What you need to do is to define key information with respect to the context within which it is scoped. A messageId can be seen as evidently global, defining a specific message within the entire set of known messages. An attribute id however, defines an attribute with respect to the message it is an attribute of. It has no independent meaning beyond that fact. If the message, and its attribute did not exist, neither would it. Therefore, it is better to consider the identity of attributes as being a distinct monotonically increasing set (1,2,3,....) for any given attribute.
Parenthetically, discussions of whether or not messages are better defined within the context of a user are far more complex, and generates the most common answer of any practiced architect. "It depends."
The foremost result of this scoping of identity to context is that it is no longer possible to create constructs that define paradoxical information, with respect to the systems information model. This isn't to say you can't define illegal constructs, i.e. indexing an attribute that does not exist, rather, it's that you can't have proper syntax and base semantics (the /messages/*/comments/1600 example) that allows you to create a paradox in the higher levels of the system. You can define something not within the system, but you can no longer define something paradoxical.

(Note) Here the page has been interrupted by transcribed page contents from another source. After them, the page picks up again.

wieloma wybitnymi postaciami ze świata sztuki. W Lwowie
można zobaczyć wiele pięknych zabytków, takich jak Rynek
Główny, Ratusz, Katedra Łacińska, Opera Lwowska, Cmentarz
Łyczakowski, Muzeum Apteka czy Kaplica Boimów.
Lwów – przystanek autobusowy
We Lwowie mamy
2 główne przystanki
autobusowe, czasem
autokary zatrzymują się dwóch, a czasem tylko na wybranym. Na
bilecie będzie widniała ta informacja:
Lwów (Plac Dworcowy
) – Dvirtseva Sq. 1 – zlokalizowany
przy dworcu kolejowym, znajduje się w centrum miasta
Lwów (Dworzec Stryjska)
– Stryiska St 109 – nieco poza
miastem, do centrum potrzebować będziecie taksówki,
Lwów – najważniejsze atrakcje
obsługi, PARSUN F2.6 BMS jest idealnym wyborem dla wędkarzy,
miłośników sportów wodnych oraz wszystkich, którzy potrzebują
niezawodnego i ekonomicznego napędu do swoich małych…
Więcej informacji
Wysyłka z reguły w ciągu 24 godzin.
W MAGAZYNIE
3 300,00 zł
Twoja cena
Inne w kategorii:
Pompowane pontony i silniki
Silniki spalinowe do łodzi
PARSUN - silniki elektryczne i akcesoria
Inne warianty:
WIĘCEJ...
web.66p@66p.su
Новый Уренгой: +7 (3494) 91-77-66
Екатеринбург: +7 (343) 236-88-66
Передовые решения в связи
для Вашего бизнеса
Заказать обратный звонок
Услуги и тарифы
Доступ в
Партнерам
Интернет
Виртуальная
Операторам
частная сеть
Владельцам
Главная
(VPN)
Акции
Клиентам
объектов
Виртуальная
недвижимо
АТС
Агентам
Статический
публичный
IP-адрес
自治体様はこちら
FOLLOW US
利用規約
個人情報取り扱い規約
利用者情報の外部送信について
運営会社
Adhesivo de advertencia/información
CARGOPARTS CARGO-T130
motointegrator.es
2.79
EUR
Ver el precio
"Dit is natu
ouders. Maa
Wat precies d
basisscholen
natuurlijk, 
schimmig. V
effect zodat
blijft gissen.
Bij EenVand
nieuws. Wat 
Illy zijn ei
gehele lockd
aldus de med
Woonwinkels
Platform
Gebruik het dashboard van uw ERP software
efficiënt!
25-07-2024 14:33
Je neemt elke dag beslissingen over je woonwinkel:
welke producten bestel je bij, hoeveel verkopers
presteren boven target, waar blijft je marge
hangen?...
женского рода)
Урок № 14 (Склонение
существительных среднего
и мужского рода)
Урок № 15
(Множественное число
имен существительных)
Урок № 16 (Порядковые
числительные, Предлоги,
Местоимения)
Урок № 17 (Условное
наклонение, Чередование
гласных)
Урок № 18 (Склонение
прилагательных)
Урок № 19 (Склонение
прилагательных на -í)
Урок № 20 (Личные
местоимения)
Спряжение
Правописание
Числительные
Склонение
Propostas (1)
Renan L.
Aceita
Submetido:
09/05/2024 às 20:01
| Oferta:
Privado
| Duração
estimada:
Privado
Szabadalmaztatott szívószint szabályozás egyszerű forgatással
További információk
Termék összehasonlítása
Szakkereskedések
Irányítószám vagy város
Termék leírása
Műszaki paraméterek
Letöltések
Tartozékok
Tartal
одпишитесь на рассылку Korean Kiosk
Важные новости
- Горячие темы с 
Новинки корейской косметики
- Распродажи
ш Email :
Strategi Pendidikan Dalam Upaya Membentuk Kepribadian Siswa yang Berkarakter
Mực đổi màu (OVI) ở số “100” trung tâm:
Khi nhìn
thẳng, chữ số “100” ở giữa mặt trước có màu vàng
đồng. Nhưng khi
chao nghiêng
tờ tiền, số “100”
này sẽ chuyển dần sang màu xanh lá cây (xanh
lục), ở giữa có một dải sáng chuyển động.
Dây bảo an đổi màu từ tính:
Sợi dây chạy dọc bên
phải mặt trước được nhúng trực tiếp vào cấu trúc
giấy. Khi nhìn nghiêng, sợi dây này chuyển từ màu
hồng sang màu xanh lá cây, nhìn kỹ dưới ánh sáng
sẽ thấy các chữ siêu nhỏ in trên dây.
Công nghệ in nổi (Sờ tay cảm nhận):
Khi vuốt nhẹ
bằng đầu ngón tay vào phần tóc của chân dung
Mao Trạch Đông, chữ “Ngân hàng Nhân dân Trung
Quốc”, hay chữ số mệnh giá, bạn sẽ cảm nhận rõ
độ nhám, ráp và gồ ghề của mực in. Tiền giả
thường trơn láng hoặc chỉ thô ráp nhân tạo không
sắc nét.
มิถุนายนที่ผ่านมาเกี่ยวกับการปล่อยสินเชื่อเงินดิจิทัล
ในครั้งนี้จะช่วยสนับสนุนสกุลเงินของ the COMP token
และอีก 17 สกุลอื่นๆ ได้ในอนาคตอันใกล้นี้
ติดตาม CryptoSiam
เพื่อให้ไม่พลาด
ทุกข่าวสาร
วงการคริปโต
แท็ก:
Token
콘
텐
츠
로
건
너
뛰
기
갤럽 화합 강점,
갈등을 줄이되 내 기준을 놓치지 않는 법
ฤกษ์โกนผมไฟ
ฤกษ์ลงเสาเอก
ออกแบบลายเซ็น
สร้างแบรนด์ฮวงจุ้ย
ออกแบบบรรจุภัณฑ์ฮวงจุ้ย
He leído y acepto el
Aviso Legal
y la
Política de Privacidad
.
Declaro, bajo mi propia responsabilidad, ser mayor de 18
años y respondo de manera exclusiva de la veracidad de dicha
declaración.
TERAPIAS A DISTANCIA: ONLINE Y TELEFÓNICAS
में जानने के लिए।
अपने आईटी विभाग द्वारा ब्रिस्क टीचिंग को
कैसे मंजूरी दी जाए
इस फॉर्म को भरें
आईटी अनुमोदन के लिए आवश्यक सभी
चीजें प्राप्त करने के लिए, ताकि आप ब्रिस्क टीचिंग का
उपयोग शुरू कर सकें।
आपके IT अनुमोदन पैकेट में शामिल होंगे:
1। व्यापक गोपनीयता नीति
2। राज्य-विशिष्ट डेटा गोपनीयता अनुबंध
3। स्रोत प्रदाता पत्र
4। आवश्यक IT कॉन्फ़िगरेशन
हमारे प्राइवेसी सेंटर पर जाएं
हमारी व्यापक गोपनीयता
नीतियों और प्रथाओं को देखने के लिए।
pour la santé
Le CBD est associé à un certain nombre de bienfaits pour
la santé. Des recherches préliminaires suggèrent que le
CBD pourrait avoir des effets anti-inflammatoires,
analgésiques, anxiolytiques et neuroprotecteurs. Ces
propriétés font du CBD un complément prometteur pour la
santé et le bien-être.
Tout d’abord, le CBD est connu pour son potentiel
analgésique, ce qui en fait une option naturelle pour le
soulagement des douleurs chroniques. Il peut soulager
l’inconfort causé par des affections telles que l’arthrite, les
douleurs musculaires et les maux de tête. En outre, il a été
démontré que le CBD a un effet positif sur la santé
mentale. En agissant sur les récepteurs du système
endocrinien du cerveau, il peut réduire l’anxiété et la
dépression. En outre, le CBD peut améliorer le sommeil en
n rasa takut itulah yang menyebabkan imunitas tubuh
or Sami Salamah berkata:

Other benefits accrue as well. If you consider pagination of an attribute set such as comments, this process moves from an effectively random set of keys to an ordered set of keys, vastly simplifying any sequential database operations. It effectively richens the system vocabulary, as in providing /messages/<messageId>/comments/1 as a mechanism to access the very first comment,where the query parameter extension /messages/<messageId>/comments/1?orderBy=votes would cause the REST service to return the most upvoted comment. At the end of the day, the statement that /messages/1/comments/1 is a meaningful statement incapable of paradox is the fundamental benefit. From that accrues the ability to infer (admittedly with code enforcement) that for any /messages/<message>/comments/1, this is a reference to the first comment with respect to a global default ordering of comments.
Summarizing, this is one thing that is missed too often in system architecture, the understanding that as models become more complex, it becomes easier and easier to introduce paradox into those models. It is critical to consider identity with respect to the context within which that serves as an identity. I cannot say that in an interview when handed the scenario and given an obvious expectation, however it rankles enough I finally had to put fingers to keyboard. When considering the definition of identity, the context of that identity is critically important. Nesting of identities that are not truly contained means that the system is fundamentally capable of expressing paradoxical data. Any system so defined is just waiting for something really bad to happen.
In conclusion, I'd like to once again thank Douglas Hofstadter for GEB (https://en.wikipedia.org/wiki/G%C3%B6del,_Escher,_Bach) I read GEB early on in my career, and many times over since then. Over my entire career, in every day, I agree more and more. The interest, risk, and power of systems is directly related to their relations to the metadata that defines them for any given level and their capacity for handling legally expressible paradoxes. My experience with modern software technology says that production systems and paradoxes are disaster that is either happening or will happen.